El décimo día, todos se presentaron, vestidos de negro, esperando la lectura del testamento. El abogado entró y sacó una memoria USB. “Antes de empezar”, dijo con firmeza, “la Sra. Amara tiene una última petición. Deben ver esto primero”. Conectó la memoria al gran televisor. La pantalla se iluminó. El primer video mostraba a Michael y Rachel, tomados de la mano, riendo, entrando juntos a un hotel. “¡Apaga eso!”, gritó Michael, presa del pánico. “Fue el deseo de Amara”, replicó el abogado. Siguieron más clips: reuniones secretas, besos furtivos. La traición era innegable. Entonces, las palabras “Mi Testamento” aparecieron, y allí estaba ella: Amara, viva en la pantalla, radiante y tranquila.
“Ahora que he visto cuánto me ‘amaban’ todos”, comenzó, “aquí está mi voluntad. A mi querido exesposo y a mi amiga de la infancia: a partir de este momento, pierden todo lo que les di. Los papeles de divorcio han sido enviados. Se irán sin nada”. La cara de Michael perdió todo color. “A mis hermanastros, Chris y Tina: $1,500 dólares para cada uno. Tómenlo y no se acerquen nunca más a mí”. “A mi padre y su nueva esposa: les doy $1 millón de dólares. No por amor, sino para que mi odio hacia ustedes no recaiga sobre sus hijos. Después de hoy, somos extraños”. “A mi madre, Linda: Lo siento. Siento haberte alejado. A partir de hoy, intentaré compensarlo”. Un sollozo brotó de los labios de Linda. “Y ahora, a David”. Amara sonrió en la pantalla. “Mi queridísimo David.
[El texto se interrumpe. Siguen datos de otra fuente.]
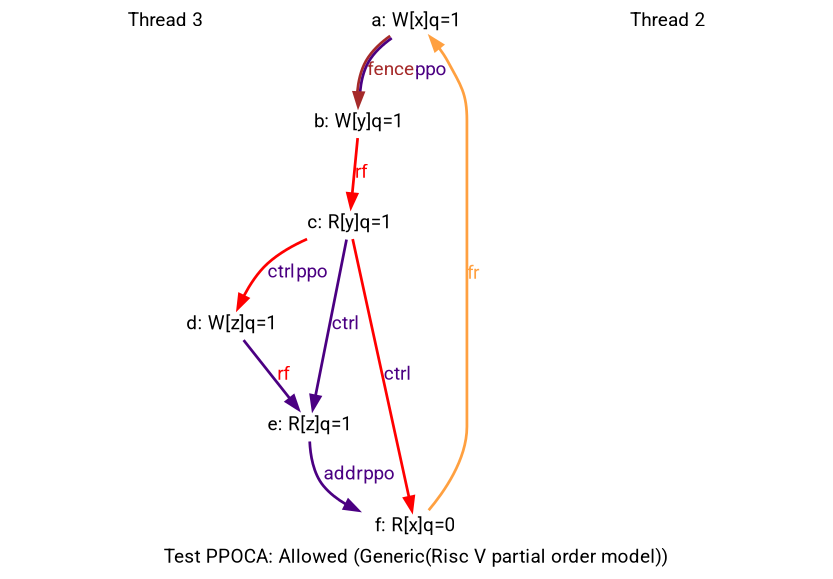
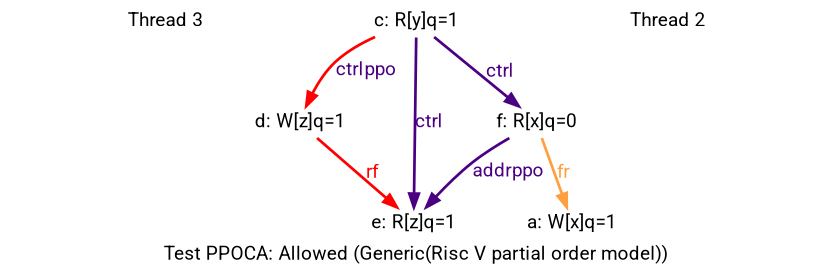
  digraph {
    fontname=Roboto
    fontsize=14
    label="Test PPOCA: Allowed (Generic(Risc V partial order model))"
    splines=spline
    node [fixedsize=false fontname=Roboto fontsize=14 shape=none]
    edge [arrowsize=1.000000 color=red fontname=Roboto fontsize=14 penwidth=2.000000]
    n1 [fixedsize=true height=0.281250 label="Thread 3" width=3.250000]
    n2 [height=0.194444 label="a: W[x]q=1" width=1.361111]
-   n3 [height=0.194444 label="b: W[y]q=1" width=1.361111]
    n4 [height=0.194444 label="c: R[y]q=1" width=1.361111]
    n5 [height=0.194444 label="d: W[z]q=1" width=1.361111]
    n6 [height=0.194444 label="e: R[z]q=1" width=1.361111]
    n7 [height=0.194444 label="f: R[x]q=0" width=1.361111]
    n8 [fixedsize=true height=0.281250 label="Thread 2" width=3.250000]
-   n2 -> n3 [color="brown:indigo" label=<<font color="brown">fence</font><font color="indigo">ppo</font>>]
-   n3 -> n4 [label=<<font color="red">rf</font>>]
    n4 -> n5 [label=<<font color="indigo">ctrl</font><font color="indigo">ppo</font>>]
    n4 -> n6 [color=indigo label=<<font color="indigo">ctrl</font>>]
-   n4 -> n7 [label=<<font color="indigo">ctrl</font>>]
-   n5 -> n6 [color=indigo label=<<font color="red">rf</font>>]
-   n6 -> n7 [color=indigo label=<<font color="indigo">addr</font><font color="indigo">ppo</font>>]
+   n4 -> n7 [color=indigo label=<<font color="indigo">ctrl</font>>]
+   n5 -> n6 [label=<<font color="red">rf</font>>]
+   n7 -> n6 [color=indigo label=<<font color="indigo">addr</font><font color="indigo">ppo</font>>]
    n7 -> n2 [color="#ffa040" label=<<font color="#ffa040">fr</font>>]
  }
Te he amado desde el momento en que entraste en mi vida… pero oculté esos sentimientos. Ahora, quiero que lo sepas delante de todos. ¿Serás mío? Construyamos una vida juntos”.
Hubo un silencio sepulcral. Entonces, la puerta de la sala se abrió. Allí estaba ella. Amara, viva, resplandeciente. Los jadeos resonaron en la habitación. David se quedó sin aliento. Sin esperar, corrió hacia ella y la envolvió en sus brazos. Su madre la siguió, llorando, y la abrazó con fuerza.
Justo cuando el shock comenzaba a asentarse, un fuerte golpe sonó en las puertas de la mansión. Antes de que alguien pudiera moverse, la policía irrumpió. “Michael y Rachel”, dijo el oficial al mando, “están ambos bajo arresto por intentar asesinar a la Sra. Amara Brown”. “¡Esto es una locura!”, gritó Michael. “¡Amara está ahí! ¡Está viva!”. “¡Amamos a Amara!”, sollozó Rachel. “Nunca le haríamos daño”. Amara se adelantó lentamente, con fuego en los ojos. “¿Amarme? Me diste pastillas todos los días, Michael. Me drogaste para matarme lentamente”. Michael apretó la mandíbula y guardó silencio. Los oficiales les pusieron las esposas y comenzaron a arrastrarlos. “¡Amara, diles!”, gritó Michael. “¡Sabes que te amaba!”. Los oficiales los metieron en la furgoneta policial y cerraron las puertas de golpe.
Amara se quedó allí, viéndolos partir. Dos personas que una vez amó ahora no eran más que extraños. Sus manos temblaban, pero entonces una mano cálida tocó la suya. Era David, a su lado. “Ahora eres libre”, susurró él. Amara respiró profundamente. Por primera vez en años, lo sintió de verdad. Era libre.